In 2017, when a 7.3-magnitude earthquake hit Sarpol-e Zahab in the western province of Kermanshah, they spent 20 days in the devastated area, and helped relief workers to reach difficult-to-reach places.
“I know that in certain provinces like Khuzestan people were forewarned,” says Hossein Garab from the village of Roodbar Kunani in Lorestan. "But there was no forewarning or planning to deal with the heavy precipitation and flooding in Lorestan,” he said. “So the people were completely taken off guard and many were cut off and surrounded by water. The people in these villages use decrepit aerial lifts to cross the rivers and these lifts could turn into disasters at any moment.” According to him, the second round of floods destroyed around 90 percent of the bridges in Lorestan and people were stranded.

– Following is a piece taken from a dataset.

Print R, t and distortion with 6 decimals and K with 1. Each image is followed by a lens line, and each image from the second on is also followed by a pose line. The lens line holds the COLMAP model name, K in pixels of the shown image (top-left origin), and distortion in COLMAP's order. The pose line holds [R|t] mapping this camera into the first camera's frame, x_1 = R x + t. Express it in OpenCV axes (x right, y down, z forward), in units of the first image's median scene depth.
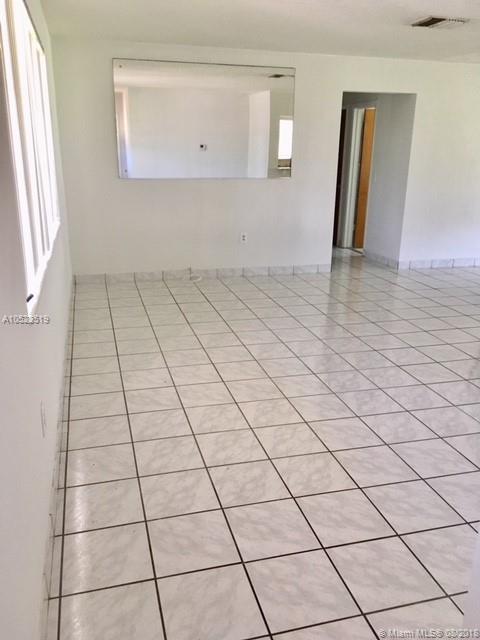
lens RADIAL K [[548.1, 0, 238.9], [0, 548.1, 320.8], [0, 0, 1]] dist [0.068616, -0.089231]
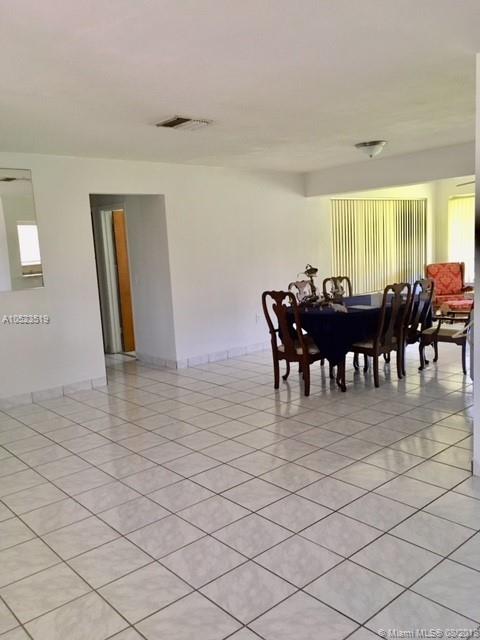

After collecting donations from people, the Hoof volunteers then decided to return to the heart of the flooded area, but the main roads between the cities of Pol-e Dokhtar and Khorramabad had been washed out and they did not have proper vehicles to travel the flooded side roads to help rescue people and offer relief. Eventually they found three adequate vehicles, loaded up the necessary equipment and set out for Pol-e Dokhtar with donations, accompanied by the province’s mountain climbing team and volunteers from the Kooch group.
Fear of Starvation
Immediately upon arrival, the group went to the headquarters of the local Red Crescent. The people there, fearful of starvation, had already pillaged the building. They then went to the city’s Revolutionary Guards’ headquarters.
“Perhaps if they had forewarned people they would not have been so gripped by fear,” says Hossein Garab. “In a hangar away from the flooded area, the Guards had set up tents to shelter people but, unfortunately, the number of tents were far fewer than the people who had lost their homes. I did not count them, but I think there were 50 or 60 tents and this was not enough.” According to him, most of the relief workers’ efforts were wasted because there wasn’t anywhere to coordinate jobs and relief work. “It was a waste of good energy because either their efforts were misdirected or they worked in parallel without knowing what the others were doing,” he said.
In the midst of the mayhem, Hoof volunteers were looking for a fixed base from which to operate. Eventually, with the help of the head of a mountaineering team from the province, they set up operations in a hall at the city’s Azad University. Immediately after, they set up groups to rescue people and help flood victims. Using a zip line, they evacuated the elderly and the sick from the flooded areas and linked the villages of Murani, Kian Abad and Kialeh.
On its Telegram channel, Hoof wrote that as long as the situation remains critical in Khorramabad, Shahivand, Mamulan, Masur, Koohdasht and other flooded areas, they would stay with the flood victims and would continue to help them to the best of their abilities.